Two years ago, Emma’s brother died by suicide. About one year ago, Kennedy was in a terrifying car accident that caused her leg to need to be amputated. But it’s how they have handled their trauma that has caused them to be inspirations to people of all ages.

Kennedy has gained a large social media following on TikTok and Instagram, sharing her story of learning how to walk again, and the invisible struggles that she faces everyday.

“It’s not always awesome and it’s hard, so to have people come and relate to me and be able to help them and say that they’ve been able to get through their trial because of mine, (it) makes me happy that I could be that person for someone,” said Littledike.

For Emma, not only has she started a scholarship based on the initiative that what you say matters, but she also has shared her story to the governor, to the legislature and to other school districts. She says it’s hard, but she knows it has to be done.

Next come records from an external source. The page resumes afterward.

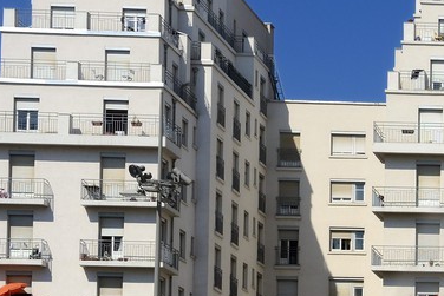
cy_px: 449
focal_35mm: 153
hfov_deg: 12.1
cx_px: 854
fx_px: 1888
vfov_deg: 8.8
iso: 200
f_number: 11
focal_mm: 36
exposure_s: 1/400
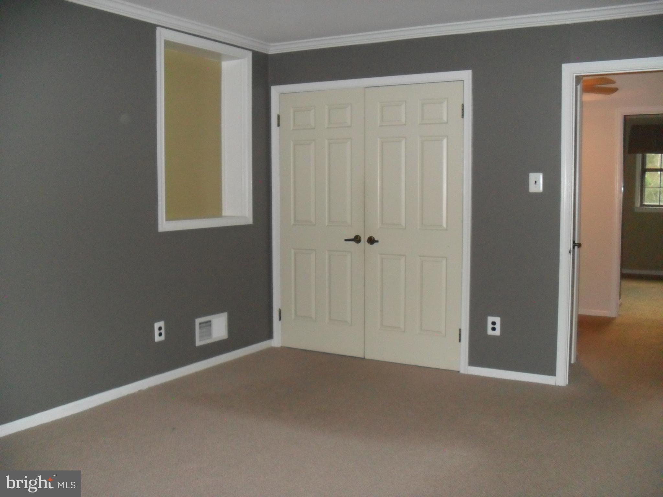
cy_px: 248
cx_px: 332
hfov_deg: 52.6
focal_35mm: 35
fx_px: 670
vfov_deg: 40.7
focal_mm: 6.3
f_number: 3
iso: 320
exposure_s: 1/45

“My whole purpose is like, if I can help one more person, and stop one person from,” said Lyda.

They say just because high school is almost over, they won’t stop sharing their story and encouraging others to reach out if they need help.

“The hardest thing in my life could be my brother passing away, the hardest thing in Kennedy’s life could be losing her life, this traumatic car accident, and the kid sitting next to me, the hardest thing in his life could be failing his math test, but just because the significance is so different, doesn’t minimize their feelings,” said Lyda.